Des membres du Réseau africain des institutions de régulation et de contrôle des marchés publics ont entamé, depuis hier, une session de formation sur les Partenariats publics privés (Ppp) et les délégations de service public. La rencontre qui prend fin le 23 septembre prochain, est organisée par l’Autorité de régulation des marchés publics du Sénégal (Armp), en partenariat avec l’Agence française d’expertise technique internationale (Expertise France). Prennent part à ce séminaire, des membres du Réseau africain du Sénégal, de la Côte d’Ivoire, du Togo, du Bénin, du Burkina Faso, de la République centrafricaine, du Niger et de la Mauritanie.

La cérémonie d’ouverture a été présidée par Mme Khoudia Mbaye, ministre de la Promotion des investissements, des Partenariats et du Développement des Télé services de l’Etat. Rappelant l’importance des Ppp, Mme Mbaye soutient que ce séminaire de formation constitue une occasion de disserter sur un sujet majeur pour les institutions de régulation et pour les gouvernements africains. Selon elle, en initiant cette rencontre, le Réseau s’illustre par les faits sur la modernisation du management de la commande publique en Afrique. Evoquant le Plan Sénégal émergent (Pse), le ministre de la Promotion des investissements souligne que c’est un instrument de politique économique et sociale qui accorde une place prépondérante à la mobilisation des ressources notamment les Ppp. Elle est d’avis qu’il est plus que nécessaire de développer de nouvelles capacités et formations pour relever, ensemble, les défis de la maîtrise de l’outil. Pour cela, Mme Khoudia Mbaye plaide pour le renforcement des capacités, la maîtrise du cadre législatif. Sur les Ppp, elle explique que c’est un instrument d’optimisation de la commande publique qui permet l’afflux de capitaux.

« Aujourd’hui, les Ppp sont essentiels dans la mesure où l’on parle de rareté des ressources.

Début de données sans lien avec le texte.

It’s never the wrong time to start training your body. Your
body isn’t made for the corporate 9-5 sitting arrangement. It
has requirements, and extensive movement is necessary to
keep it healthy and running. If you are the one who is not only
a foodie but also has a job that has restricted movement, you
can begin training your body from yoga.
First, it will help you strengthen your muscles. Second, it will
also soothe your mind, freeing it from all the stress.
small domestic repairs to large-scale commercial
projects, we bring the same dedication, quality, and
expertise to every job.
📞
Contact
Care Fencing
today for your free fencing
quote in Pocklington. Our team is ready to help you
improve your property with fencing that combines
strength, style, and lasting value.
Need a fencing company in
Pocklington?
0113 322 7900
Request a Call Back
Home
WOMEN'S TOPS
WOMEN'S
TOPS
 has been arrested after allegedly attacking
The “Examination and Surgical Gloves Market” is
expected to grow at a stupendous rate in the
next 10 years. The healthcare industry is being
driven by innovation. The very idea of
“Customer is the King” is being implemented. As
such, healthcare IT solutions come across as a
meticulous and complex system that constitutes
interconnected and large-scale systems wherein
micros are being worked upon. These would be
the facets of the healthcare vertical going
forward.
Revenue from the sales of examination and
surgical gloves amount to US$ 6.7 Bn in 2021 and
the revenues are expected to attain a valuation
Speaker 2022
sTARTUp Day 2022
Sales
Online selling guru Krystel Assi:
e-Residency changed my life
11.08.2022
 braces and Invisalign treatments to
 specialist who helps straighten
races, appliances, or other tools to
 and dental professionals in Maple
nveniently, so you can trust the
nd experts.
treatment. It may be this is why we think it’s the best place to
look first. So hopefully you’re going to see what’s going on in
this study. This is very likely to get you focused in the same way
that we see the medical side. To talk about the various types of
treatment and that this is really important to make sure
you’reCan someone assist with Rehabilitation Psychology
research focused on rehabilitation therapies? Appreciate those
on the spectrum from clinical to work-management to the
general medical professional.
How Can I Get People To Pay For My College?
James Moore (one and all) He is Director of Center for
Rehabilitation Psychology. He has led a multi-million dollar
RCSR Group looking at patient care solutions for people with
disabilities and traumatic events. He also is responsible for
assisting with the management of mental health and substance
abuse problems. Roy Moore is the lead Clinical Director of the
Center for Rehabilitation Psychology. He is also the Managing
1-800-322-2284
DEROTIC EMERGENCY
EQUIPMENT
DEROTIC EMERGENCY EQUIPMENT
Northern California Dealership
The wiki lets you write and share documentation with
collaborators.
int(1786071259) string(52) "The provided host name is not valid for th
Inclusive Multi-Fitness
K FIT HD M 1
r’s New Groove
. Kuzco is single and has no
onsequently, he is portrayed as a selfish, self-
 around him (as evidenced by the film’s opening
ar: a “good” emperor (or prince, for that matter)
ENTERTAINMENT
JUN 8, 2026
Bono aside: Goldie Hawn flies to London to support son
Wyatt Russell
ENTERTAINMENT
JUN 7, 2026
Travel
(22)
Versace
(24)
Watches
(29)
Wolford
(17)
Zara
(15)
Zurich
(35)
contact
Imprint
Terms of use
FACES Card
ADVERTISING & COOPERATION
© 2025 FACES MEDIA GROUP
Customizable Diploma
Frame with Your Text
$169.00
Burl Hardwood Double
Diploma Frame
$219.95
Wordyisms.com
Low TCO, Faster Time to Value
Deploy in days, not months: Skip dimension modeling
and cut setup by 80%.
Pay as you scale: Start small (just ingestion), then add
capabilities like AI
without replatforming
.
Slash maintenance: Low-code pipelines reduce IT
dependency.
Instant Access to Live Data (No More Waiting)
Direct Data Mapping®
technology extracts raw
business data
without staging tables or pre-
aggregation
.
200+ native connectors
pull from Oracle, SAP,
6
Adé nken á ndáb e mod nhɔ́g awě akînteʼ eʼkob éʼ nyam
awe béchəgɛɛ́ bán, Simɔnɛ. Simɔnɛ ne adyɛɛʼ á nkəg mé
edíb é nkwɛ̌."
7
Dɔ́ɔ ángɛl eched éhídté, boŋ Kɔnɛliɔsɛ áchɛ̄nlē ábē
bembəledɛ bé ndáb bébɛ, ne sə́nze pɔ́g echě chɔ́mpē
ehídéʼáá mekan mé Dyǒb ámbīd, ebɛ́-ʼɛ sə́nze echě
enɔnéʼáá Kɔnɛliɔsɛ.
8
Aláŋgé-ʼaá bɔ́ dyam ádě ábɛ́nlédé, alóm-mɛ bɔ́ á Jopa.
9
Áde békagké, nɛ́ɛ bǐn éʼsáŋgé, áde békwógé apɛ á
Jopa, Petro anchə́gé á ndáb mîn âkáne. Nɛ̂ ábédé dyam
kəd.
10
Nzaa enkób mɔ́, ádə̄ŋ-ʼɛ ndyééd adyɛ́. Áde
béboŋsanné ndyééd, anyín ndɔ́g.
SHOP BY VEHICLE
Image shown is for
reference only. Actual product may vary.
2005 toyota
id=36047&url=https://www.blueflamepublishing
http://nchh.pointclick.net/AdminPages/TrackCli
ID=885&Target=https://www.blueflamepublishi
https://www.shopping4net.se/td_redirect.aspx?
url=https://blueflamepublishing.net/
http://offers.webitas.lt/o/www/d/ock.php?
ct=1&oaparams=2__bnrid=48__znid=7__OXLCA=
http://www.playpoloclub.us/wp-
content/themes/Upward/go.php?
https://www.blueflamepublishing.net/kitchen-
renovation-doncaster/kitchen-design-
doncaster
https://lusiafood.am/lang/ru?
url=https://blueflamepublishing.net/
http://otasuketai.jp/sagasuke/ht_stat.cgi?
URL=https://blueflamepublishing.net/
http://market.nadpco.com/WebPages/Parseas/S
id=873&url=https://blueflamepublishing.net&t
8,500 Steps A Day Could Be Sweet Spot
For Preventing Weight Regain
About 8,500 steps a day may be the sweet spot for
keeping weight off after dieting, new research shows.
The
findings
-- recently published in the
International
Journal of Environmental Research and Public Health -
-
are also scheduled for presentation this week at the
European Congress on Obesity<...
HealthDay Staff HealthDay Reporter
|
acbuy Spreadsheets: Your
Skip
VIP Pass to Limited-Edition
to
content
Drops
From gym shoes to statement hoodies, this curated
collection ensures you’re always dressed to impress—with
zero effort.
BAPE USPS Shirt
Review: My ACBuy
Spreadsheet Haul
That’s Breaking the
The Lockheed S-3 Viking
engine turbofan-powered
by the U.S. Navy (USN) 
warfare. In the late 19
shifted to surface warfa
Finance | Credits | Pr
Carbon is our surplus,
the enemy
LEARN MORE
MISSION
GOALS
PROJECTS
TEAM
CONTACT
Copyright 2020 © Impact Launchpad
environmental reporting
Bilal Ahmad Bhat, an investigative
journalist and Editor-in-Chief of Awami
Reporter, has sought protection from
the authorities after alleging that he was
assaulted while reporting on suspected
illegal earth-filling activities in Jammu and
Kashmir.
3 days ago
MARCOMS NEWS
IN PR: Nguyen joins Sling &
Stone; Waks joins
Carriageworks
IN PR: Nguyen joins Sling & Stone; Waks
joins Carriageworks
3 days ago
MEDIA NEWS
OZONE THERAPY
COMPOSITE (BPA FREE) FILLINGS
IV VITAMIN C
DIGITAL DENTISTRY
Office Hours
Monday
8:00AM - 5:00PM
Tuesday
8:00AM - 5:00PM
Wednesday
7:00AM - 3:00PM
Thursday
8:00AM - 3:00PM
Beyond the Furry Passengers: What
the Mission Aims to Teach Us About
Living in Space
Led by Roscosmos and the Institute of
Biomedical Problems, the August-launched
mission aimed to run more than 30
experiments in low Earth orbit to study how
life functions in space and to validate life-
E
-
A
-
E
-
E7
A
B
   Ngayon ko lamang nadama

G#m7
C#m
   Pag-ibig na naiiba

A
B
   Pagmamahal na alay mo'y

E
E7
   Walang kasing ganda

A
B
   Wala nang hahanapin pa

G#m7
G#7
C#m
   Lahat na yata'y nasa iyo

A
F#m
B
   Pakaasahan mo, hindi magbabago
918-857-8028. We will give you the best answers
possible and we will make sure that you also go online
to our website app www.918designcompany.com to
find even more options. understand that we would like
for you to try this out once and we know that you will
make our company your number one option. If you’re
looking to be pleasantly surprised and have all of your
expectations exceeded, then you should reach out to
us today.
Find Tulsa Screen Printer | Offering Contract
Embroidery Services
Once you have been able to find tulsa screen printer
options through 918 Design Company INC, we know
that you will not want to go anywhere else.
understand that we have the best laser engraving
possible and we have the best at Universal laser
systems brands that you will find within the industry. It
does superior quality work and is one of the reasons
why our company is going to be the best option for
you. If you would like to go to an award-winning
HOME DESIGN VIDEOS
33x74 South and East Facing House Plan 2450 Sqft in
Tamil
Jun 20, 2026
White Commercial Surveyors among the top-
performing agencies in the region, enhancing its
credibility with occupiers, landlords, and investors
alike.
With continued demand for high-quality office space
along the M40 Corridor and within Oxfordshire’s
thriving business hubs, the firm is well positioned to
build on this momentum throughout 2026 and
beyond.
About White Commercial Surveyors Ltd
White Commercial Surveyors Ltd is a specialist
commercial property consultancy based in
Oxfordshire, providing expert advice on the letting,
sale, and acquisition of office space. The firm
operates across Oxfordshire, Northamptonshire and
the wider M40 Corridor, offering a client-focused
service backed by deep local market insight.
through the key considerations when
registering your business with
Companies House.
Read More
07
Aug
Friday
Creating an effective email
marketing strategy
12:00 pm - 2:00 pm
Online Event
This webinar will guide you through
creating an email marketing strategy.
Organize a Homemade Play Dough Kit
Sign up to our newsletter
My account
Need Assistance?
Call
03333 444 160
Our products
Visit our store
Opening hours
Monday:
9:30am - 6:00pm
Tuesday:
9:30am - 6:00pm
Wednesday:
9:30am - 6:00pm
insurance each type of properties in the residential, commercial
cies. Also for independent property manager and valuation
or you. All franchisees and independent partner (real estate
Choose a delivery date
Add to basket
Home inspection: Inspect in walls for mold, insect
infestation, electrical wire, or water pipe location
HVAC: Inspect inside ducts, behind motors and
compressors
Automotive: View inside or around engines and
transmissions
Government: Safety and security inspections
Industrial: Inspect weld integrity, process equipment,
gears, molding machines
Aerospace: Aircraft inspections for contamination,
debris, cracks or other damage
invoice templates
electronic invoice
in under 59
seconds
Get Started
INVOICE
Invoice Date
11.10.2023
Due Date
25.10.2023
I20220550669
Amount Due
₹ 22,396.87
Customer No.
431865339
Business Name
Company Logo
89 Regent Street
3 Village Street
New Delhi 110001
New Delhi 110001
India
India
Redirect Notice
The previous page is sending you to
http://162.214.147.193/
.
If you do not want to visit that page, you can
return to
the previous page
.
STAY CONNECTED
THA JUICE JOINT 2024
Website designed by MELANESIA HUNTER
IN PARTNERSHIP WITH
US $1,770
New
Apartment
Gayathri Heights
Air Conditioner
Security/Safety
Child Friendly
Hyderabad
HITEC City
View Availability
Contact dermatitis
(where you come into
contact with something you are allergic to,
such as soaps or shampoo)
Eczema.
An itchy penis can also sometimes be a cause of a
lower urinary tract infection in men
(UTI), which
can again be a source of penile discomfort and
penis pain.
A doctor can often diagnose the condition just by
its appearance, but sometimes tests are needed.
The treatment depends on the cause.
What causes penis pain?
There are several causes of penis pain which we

Dans nos pays, tout est priorité alors que les moyens des Etats sont limités.

C’est pourquoi, on fait recours aux ressources du privé », a déclaré le ministre de la Promotion des investissements. « Dans ce cadre, nous avons besoin de nous approprier les principes de bonne gouvernance, de transparence et d’efficacité. C’est pourquoi, nous devons partager les informations, mettre à niveau le personnel », a ajouté Mme Mbaye. Elle a invité les membres du réseau à saisir toutes les opportunités offertes par les Ppp. Les Ppp, note Saer Niang, directeur général de l’Armp, constituent un puissant levier de la commande publique. Il rappelle que c’est un mode de contractualisation complexe. Selon M. Niang, le recours aux ressources du secteur privé est devenu quasi indispensable. Mais à son avis, la compétence est requise pour cette forme de contractualisation.